As current is related with drift velocity by relation

I=n Aev_{d}

I = n Ae(eE/m) ( because v_{d}=eE/m)

I = nAe^{2}E/m

Or I/A=ne^{2} E/m (1)

As current density is given by J=I/A (Refer article of Current Density, Conductance and Electrical Conductivity)

and resistivity is given by ρ=m/ne^{2}t

By putting above values of J and ρ in equation (1), we get

J=E/ρ

Or J=σ E (where conductivity σ =1/p)

**Alternate Method:**

According to Ohm’s law, the potential difference between ends of a conductor is directly proportional to the current, that is

V α I

Or V=IR (2)

Where R is resistance (that is obstruction offered to flow of changes)
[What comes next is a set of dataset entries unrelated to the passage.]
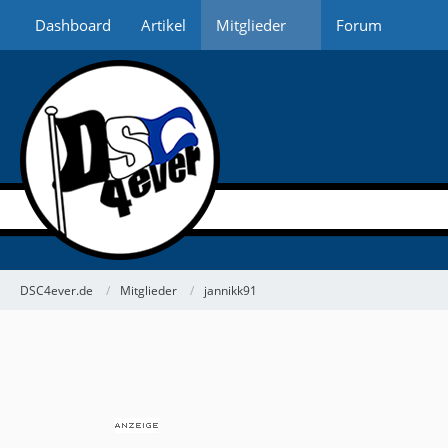
Dashboard
Artikel
Mitglieder
Forum
DSC4ever.de
Mitglieder
jannikk91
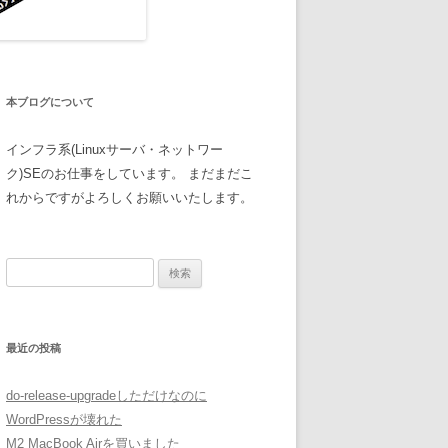
本ブログについて
インフラ系(Linuxサーバ・ネットワー
ク)SEのお仕事をしています。 まだまだこ
れからですがよろしくお願いいたします。
検
索:
最近の投稿
do-release-upgradeしただけなのに
WordPressが壊れた
M2 MacBook Airを買いました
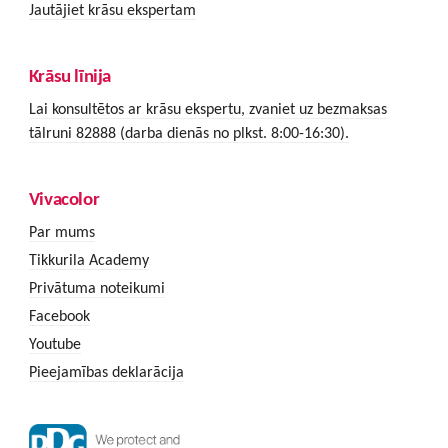
Jautājiet krāsu ekspertam
Krāsu līnija
Lai konsultētos ar krāsu ekspertu, zvaniet uz bezmaksas
tālruni 82888 (darba dienās no plkst. 8:00-16:30).
Vivacolor
Par mums
Tikkurila Academy
Privātuma noteikumi
Facebook
Youtube
Pieejamības deklarācija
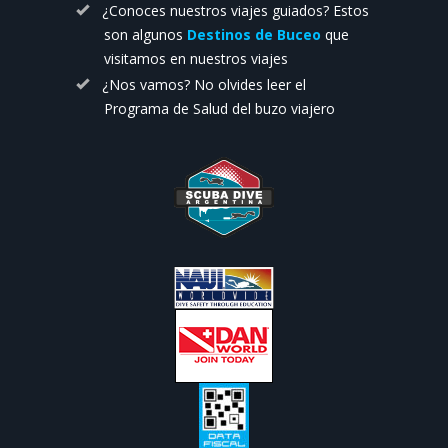
¿Conoces nuestros viajes guiados? Estos
son algunos
Destinos de Buceo
que
visitamos en nuestros viajes
¿Nos vamos? No olvides leer el
Programa de Salud del buzo viajero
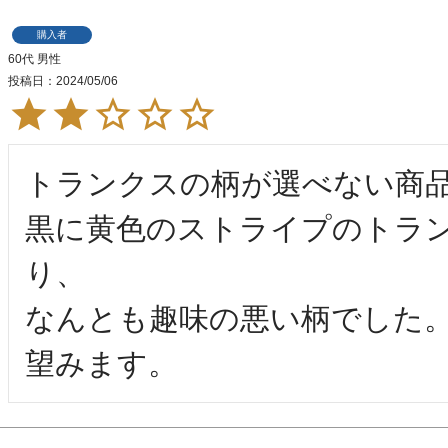
購入者
60代
男性
投稿日
2024/05/06
トランクスの柄が選べない商品
黒に黄色のストライプのトラ
り、

なんとも趣味の悪い柄でした
望みます。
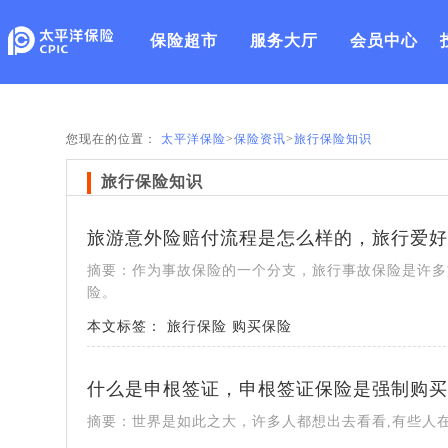
保险超市
服务大厅
会员中心
您现在的位置：
太平洋保险
>
保险资讯
>
旅行保险知识
旅行保险知识
旅游意外险赔付流程是怎么样的，旅行爱好
摘要：作为事故保险的一个分支，旅行事故保险是许多
险。
本文标签：
旅行保险
购买保险
什么是申根签证，申根签证保险是强制购买
摘要：世界是如此之大，许多人都想出去看看,有些人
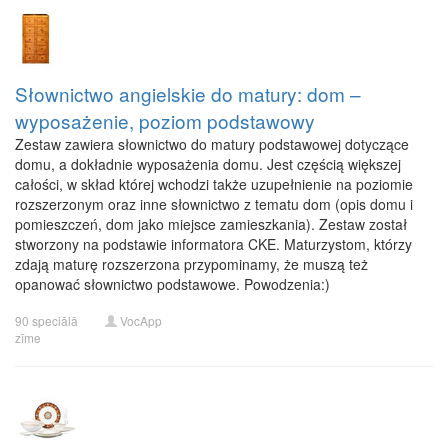
Słownictwo angielskie do matury: dom –
wyposażenie, poziom podstawowy
Zestaw zawiera słownictwo do matury podstawowej dotyczące
domu, a dokładnie wyposażenia domu. Jest częścią większej
całości, w skład której wchodzi także uzupełnienie na poziomie
rozszerzonym oraz inne słownictwo z tematu dom (opis domu i
pomieszczeń, dom jako miejsce zamieszkania). Zestaw został
stworzony na podstawie informatora CKE. Maturzystom, którzy
zdają maturę rozszerzona przypominamy, że muszą też
opanować słownictwo podstawowe. Powodzenia:)
90 speciālā
VocApp
zīme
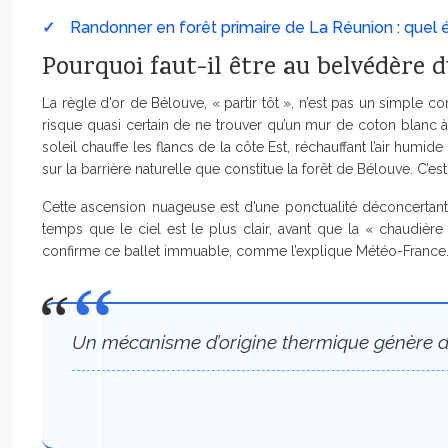
Randonner en forêt primaire de La Réunion : quel é
Pourquoi faut-il être au belvédère 
La règle d’or de Bélouve, « partir tôt », n’est pas un simple 
risque quasi certain de ne trouver qu’un mur de coton blanc à 
soleil chauffe les flancs de la côte Est, réchauffant l’air humi
sur la barrière naturelle que constitue la forêt de Bélouve. C’es
Cette ascension nuageuse est d’une ponctualité déconcertan
temps que le ciel est le plus clair, avant que la « chaudière 
confirme ce ballet immuable, comme l’explique Météo-France
Un mécanisme d’origine thermique génère des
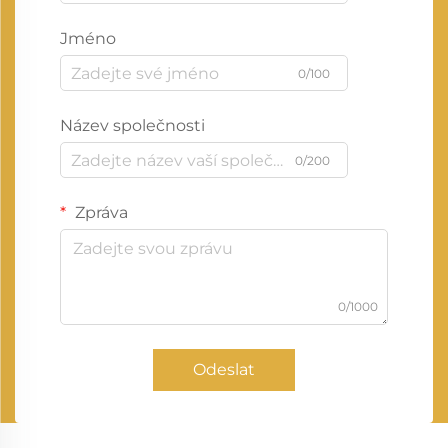
Jméno
0/100
Název společnosti
0/200
Zpráva
0/1000
Odeslat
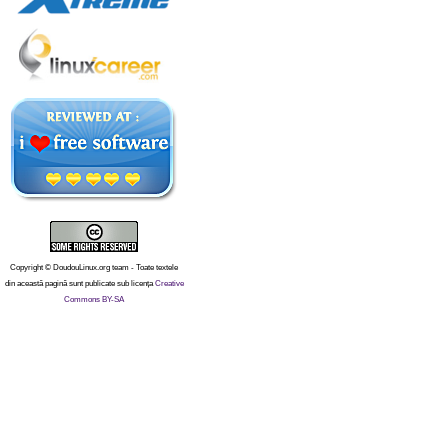
Copyright © DoudouLinux.org team - Toate textele
din această pagină sunt publicate sub licența
Creative
Commons BY-SA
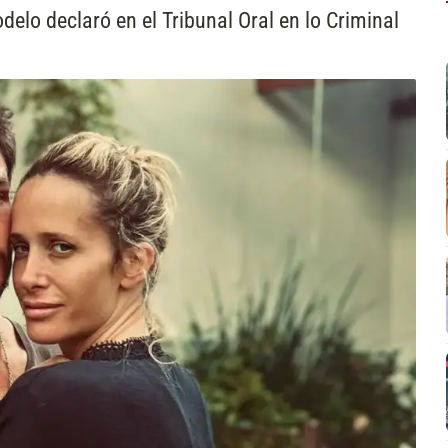
odelo declaró en el Tribunal Oral en lo Criminal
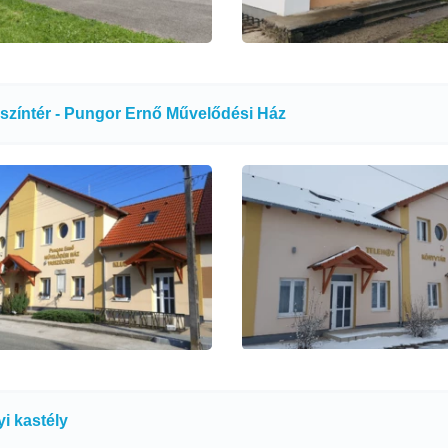
színtér - Pungor Ernő Művelődési Ház
i kastély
Also, when a current I flows in a uniform cross-section area normally to it, then

I=∫J.ds

= ∫JdS cos 0^{0}

=J∫dS

I=JA (3) (where ∫dS = A)

Also, resistance R= ρl/A (4)

Equation (3) can also be written as

R=l/σA (5)

Where σ=1/ ρ is conductivity.

Substituting equations (3) and (5) in equation (2) we get

V=JA*l/σA

V=Jl/σ

Or J=σV/l (6)

But electric field intensity E=V/l

By putting above value of E in equation (6),we get

J= σ E

**This is also known as point form of Ohm’s Law.**